◆ BLOC DE TEXTE
Voilà pourquoi l’explication de la perte de confiance envers les institutions démocratiques me paraît superficielle, et au fond, stérile : l’âge d’or où existait une relation de confiance mutuelle entre le peuple et les dirigeants paraît à bien des égards une fiction de l’esprit.

La conséquence de ce constat, à l’échelle de la ville, c’est que les élus municipaux n’ont pas (ou pas seulement) à chercher à regagner la confiance des gens pour leur redonner le goût de participer à la vie publique. 

Le problème est ailleurs, dans le jeu des forces qui par leur interaction forment la ville : le peuple, le politique, l’administration.

À grands traits, on pourrait dire que le rôle de la population est d’inspirer, de surveiller, voire de congédier ; celui des politiques est de gouverner, et de prendre des décisions en essayant autant que possible d’éviter le pire ; enfin, celui de l’Administration est d’assurer le fonctionnement régulier des rouages de la Ville. 

Chacune de ces tâches exige certaines qualités. Les citoyens doivent avoir du jugement, les fonctionnaires doivent être compétents, et les élus doivent avoir assez d’esprit politique pour concilier les opinions des citoyens et les exigences de l’administration. 

Tout le dossier du tramway révèle le merveilleux déséquilibre entre ces trois « ordres » à Québec. 

En ne se présentant pas aux urnes, la population ne remplit pas l’ensemble de ses fonctions, et elle envoie ainsi des signaux trop ambigus aux élus, qui ont alors la marge de manœuvre nécessaire pour justifier leur conduite d’une façon et de son contraire. On peut tout aussi bien déclarer le tramway légitime, en s’appuyant sur le résultat de l’élection, qu’illégitime, en s’appuyant sur les sondages. 

Comme les politiques doivent prendre en compte non seulement le sentiment des électeurs, mais celui de l’ensemble de la population, dans la mesure où tout le monde paye des taxes, ils avancent toujours sur un sol très instable. D’un côté, les électeurs exigent d’eux qu’ils tiennent leurs promesses ; de l’autre, la tenue de ces promesses risque dans certains cas d’exciter la colère de pas mal de monde, assez du moins pour faire en sorte que les élus aient le sentiment constant de marcher sur des œufs. Car si les gens ne sont pas sortis voter, rien n’empêche que leur insatisfaction atteigne un niveau suffisant pour qu’ils le fassent au prochain scrutin.

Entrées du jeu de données

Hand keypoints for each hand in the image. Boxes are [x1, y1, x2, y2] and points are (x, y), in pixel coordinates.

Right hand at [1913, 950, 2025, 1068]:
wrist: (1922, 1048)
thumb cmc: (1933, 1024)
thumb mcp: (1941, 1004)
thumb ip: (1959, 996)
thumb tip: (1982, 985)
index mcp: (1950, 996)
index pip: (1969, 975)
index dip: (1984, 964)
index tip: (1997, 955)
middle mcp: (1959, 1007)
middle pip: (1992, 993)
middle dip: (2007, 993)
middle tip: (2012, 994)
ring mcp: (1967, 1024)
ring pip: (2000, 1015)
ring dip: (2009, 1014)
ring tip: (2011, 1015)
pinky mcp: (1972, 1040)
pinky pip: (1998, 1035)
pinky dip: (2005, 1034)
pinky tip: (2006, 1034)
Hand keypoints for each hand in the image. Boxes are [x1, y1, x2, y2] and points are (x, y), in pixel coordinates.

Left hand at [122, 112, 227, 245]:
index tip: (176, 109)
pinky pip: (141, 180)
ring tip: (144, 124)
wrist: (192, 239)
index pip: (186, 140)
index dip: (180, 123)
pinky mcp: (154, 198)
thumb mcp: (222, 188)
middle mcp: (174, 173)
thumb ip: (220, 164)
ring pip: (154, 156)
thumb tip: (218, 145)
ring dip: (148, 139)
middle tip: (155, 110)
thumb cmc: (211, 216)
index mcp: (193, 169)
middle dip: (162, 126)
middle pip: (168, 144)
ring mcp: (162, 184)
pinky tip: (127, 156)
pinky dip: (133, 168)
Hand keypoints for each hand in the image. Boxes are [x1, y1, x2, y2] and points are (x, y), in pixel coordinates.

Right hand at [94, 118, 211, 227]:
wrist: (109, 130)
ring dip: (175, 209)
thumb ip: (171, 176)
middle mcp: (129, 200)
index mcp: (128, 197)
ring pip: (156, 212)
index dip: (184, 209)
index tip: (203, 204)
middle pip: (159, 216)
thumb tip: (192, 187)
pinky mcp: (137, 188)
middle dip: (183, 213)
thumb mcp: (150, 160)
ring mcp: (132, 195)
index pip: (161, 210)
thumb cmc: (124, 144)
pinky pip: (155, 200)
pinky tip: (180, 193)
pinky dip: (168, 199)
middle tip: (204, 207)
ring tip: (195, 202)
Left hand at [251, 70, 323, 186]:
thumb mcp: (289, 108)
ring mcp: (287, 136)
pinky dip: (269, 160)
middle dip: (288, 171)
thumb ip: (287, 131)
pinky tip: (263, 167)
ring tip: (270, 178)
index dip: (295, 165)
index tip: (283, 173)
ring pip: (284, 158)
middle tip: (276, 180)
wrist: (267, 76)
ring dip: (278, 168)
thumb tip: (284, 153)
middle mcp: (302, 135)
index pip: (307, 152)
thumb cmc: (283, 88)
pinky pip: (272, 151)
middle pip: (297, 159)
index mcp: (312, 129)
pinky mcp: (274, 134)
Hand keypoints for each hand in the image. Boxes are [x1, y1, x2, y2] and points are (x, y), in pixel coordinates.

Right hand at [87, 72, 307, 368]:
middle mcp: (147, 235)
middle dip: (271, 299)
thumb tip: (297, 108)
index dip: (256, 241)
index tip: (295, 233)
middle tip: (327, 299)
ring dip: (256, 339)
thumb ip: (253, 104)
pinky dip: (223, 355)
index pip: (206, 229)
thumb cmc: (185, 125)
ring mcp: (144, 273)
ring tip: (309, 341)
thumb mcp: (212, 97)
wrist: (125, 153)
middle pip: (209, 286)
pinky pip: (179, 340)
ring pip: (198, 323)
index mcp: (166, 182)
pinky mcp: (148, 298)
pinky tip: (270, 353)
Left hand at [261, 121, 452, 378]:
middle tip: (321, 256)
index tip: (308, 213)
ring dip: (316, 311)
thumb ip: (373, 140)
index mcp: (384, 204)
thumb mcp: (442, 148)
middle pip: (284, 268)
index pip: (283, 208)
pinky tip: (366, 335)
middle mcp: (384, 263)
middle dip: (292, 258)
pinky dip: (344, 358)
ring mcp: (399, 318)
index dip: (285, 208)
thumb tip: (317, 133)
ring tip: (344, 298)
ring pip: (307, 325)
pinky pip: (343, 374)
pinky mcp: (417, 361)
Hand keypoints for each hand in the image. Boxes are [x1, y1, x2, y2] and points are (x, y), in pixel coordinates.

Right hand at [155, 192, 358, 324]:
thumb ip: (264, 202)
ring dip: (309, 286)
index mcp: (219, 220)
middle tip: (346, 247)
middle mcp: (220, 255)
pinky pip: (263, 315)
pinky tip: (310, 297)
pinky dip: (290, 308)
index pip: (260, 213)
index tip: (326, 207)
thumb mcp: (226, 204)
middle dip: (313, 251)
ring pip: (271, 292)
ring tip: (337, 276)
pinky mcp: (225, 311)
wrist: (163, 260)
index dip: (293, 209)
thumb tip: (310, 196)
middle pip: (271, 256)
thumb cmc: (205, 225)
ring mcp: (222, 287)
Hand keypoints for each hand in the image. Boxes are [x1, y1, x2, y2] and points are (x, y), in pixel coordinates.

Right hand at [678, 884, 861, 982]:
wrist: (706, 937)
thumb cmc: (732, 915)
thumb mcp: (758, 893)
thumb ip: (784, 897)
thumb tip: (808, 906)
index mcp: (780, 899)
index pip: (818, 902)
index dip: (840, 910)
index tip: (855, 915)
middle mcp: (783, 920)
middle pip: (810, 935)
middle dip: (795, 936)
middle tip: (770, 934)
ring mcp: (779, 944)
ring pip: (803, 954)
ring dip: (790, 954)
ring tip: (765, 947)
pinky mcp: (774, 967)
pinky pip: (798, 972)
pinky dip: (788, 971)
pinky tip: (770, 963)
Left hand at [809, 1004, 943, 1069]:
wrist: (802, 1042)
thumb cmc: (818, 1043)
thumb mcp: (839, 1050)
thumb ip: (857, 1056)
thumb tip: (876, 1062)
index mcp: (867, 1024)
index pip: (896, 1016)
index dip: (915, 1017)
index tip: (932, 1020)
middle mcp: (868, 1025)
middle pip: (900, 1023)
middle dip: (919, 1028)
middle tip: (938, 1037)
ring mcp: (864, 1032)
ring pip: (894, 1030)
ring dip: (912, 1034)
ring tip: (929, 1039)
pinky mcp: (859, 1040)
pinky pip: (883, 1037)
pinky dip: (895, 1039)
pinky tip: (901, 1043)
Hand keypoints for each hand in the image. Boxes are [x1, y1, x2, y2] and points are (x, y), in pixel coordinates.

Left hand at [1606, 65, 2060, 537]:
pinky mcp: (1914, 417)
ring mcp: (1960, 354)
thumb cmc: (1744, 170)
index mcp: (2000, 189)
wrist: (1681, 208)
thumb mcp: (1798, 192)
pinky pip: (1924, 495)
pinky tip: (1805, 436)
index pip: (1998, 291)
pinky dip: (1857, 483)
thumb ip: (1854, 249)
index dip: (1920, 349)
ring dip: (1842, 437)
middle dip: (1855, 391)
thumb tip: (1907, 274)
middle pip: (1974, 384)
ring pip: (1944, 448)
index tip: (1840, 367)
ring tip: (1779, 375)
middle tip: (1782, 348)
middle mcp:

◆ CONSIGNES
**a.** Selon le bloc de texte, quels rôles revient-il à la population de jouer ? Citez-les tous.
**b.** Les affirmations suivantes concordent-elles avec le bloc de texte ? Répondez par oui ou non, et citez chaque fois les mots qui tranchent.
(i) Les fonctionnaires doivent être compétents.
(ii) Le rôle de l'Administration est de prendre les décisions.
(iii) On peut déclarer le tramway légitime en s'appuyant sur les sondages.

◆ RÉPONSES ATTENDUES
**a.**
- inspirer
- surveiller
- congédier

**b.**
(i) Oui : « les fonctionnaires doivent être compétents »
(ii) Non : « celui de l’Administration est d’assurer le fonctionnement régulier des rouages de la Ville »
(iii) Non : « On peut tout aussi bien déclarer le tramway légitime, en s’appuyant sur le résultat de l’élection, qu’illégitime, en s’appuyant sur les sondages. »